While it may not be perfect, she was one of the main people who fought for the tournament to come to fruition. “We didn’t go to an Ivy League meeting without spending hours, and hours, and hours fighting for a tournament. We spent close to 25 years doing that.”
It comes as no surprise to hear that Delaney-Smith fought for this. She has spent her entire career fighting for women’s rights and women’s equality, especially in the world of sports, and specifically in women’s basketball. The women’s game has improved immensely, and in many ways over the past 20 years, but while it has become more popular, there are still many obstacles that face the women’s game in their effort towards equality. According to Delaney-Smith, it’s important to remember that, “Even doesn’t mean doing the same thing for men and women, because you have to work harder for women. You have to.”
Delaney-Smith, who has stayed at Harvard for virtually her entire career due to, as she mentioned, their commitment to Title IX 38 years ago and ever since, wants to live in a world where the pay, coverage, and support is the same across genders. “I want some die-hard people, that know that it’s time, and if we work harder for women, eventually you won’t have to. Eventually when everything is even and equal. That’s the world I want to live in.”
The work and the impact that Delaney-Smith has had on so many young women during her time at Harvard can’t be measured. She has won numerous games and championships, and will always be the first head coach of a No. 16 seed to defeat a No. 1 seed, when her 1998 Crimson team defeated Stanford. They didn’t just win the game, they defeated arguably, the decade’s best team, at home, with one of the best coaches to ever do it in Tara VanDerveer.

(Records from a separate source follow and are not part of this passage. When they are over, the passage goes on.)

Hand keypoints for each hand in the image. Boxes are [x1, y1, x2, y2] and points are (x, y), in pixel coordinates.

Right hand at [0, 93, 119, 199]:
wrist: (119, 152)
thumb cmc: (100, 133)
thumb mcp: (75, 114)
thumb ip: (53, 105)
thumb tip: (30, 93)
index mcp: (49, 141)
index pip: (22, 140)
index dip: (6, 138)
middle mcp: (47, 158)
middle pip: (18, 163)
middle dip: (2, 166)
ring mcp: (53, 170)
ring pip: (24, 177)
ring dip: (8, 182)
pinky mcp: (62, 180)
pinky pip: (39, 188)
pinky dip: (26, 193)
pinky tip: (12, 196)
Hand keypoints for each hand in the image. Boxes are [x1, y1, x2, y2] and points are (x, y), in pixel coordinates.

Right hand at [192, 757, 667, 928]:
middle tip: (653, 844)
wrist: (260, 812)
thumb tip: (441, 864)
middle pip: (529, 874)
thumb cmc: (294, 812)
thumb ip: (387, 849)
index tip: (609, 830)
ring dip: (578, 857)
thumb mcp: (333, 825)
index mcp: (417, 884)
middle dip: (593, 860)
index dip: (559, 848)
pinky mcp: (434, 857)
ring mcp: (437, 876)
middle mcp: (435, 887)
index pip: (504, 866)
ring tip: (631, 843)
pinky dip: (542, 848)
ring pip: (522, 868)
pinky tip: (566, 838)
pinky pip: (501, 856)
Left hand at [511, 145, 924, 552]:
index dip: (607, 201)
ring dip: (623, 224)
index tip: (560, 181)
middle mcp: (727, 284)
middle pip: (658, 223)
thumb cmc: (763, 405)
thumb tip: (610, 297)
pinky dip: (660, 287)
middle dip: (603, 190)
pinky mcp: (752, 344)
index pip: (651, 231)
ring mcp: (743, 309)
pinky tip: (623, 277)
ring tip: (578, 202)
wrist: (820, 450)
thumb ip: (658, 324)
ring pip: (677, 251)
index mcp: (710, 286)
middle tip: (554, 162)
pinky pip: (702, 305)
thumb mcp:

Beyond her work in leading her players on the court, perhaps it’s her work off the court that has impacted so many more. Her fight and desire to put the Ivy League on the map as one of the country’s best leagues is unmatched. Her fight for equality in the women’s game has not only impacted, but inspired both men and women to join that fight, and help drive purposeful change for the next generation of young women.
In the end, the lesson is simple. While Harvard will be a force to be reckoned with in the Ivy League this year, those players will carry the lessons they’ve learned from their head coach with them for the rest of their lives. Those lessons will help impact so many others that they come in contact with, and it all starts with Delaney-Smith.